Minority representative Farley Augustine has taken issue with the Tobago House of Assembly’s budget for 2020/2021, pointing out that the $4.71 billion request was unlikely to find any traction with the Central Government.
In debate on the budget, Mr Augustine noted that the large sums normally requested have traditionally been ignored. In the last budget, the THA asked for $4.5 billion and got half that.
But last year seems much further away than the 12 months that separate the annual budget drafts.
Government revenue has cratered, through the double whammy of sharply depressed petroleum prices and a frozen global economy in the wake of the covid19 pandemic.
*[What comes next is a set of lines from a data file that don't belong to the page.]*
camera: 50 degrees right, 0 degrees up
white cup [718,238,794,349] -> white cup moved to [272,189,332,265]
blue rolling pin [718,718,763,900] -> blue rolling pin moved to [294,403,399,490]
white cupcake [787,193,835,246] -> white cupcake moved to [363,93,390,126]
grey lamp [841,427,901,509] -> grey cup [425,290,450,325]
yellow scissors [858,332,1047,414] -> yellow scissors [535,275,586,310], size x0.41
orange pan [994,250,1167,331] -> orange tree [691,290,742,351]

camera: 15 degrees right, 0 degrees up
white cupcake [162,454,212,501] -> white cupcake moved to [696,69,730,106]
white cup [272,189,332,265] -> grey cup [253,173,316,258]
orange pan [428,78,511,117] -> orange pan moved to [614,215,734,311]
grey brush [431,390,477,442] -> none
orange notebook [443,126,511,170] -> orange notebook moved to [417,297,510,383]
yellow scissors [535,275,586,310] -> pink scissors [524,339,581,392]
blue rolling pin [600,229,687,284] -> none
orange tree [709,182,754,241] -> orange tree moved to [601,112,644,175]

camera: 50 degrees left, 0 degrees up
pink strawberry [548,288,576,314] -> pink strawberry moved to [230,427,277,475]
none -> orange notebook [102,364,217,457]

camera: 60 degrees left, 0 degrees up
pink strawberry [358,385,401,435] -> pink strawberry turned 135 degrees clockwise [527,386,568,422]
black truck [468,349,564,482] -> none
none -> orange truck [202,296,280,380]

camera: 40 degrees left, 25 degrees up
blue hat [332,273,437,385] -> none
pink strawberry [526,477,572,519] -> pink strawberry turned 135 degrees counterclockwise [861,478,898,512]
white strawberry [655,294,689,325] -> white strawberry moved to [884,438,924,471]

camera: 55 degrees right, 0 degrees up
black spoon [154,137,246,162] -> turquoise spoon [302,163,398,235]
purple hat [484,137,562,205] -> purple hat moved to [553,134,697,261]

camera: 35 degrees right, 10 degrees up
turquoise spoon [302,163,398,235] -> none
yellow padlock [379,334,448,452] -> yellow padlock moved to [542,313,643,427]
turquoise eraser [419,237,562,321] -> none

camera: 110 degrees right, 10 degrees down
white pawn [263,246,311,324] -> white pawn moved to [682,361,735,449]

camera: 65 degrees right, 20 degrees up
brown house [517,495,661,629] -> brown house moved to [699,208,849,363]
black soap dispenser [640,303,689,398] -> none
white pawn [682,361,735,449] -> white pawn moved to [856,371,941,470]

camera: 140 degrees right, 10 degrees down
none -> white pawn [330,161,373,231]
The Speyside/L’Anse Fourmi/Parlatuvier representative sensibly suggested that it’s time the THA became more realistic in its budget requests, aligning spending to more measurable outcomes.
Mr Augustine’s research suggests that the gap between the assembly's budget ambitions and the actual allotment transcends political alignments, reaching back 24 years to the tenure of Hochoy Charles. It seems now an unfortunate and largely pointless tradition of asking for more than the assembly expects to receive.
It isn’t as if the assembly has no idea what the real allocation will be. Central Government spending on Tobago is set by law as a percentage of the national budget.
Over the last five years, it has been delivered at a rate of roughly four per cent above that sum.
Last year’s request for $4.7 billion was dismissed as a wish-list by the most circumspect stakeholders.
Financial analyst David Walker was more blunt, dismissing the THA budget as “a farce.” This year, he described the 2021 document as a “pathetic ritual.”
It’s a failing that’s completely out of place in 2020, and the THA executive should have been more mindful of the grim realities facing these islands today. Its budget requests should have been shaped around a lean and very specific strategy.
The island should be preparing its operations for very different customer expectations in the tourism industry and specifically develop agriculture to supplement local food supply.
The preparation of the budget began since April, and the assembly should not have been waiting for the deliberations of the Roadmap to Recovery team to do its own, island-specific planning.
Fanciful, meandering budgets invite the Central Government to be more interventionist in its shaping of the island’s financials than Tobago’s ambitions for self-government would suggest.
The assembly employs some 60 per cent of Tobago’s workforce, and that spending should drive development throughout the economy and encourage entrepreneurship.
Doing that requires a vision for Tobago 2021 and specific, strategic initiatives that target that goal.
The THA budget for the next fiscal year is less reset than replay and that’s just not good enough.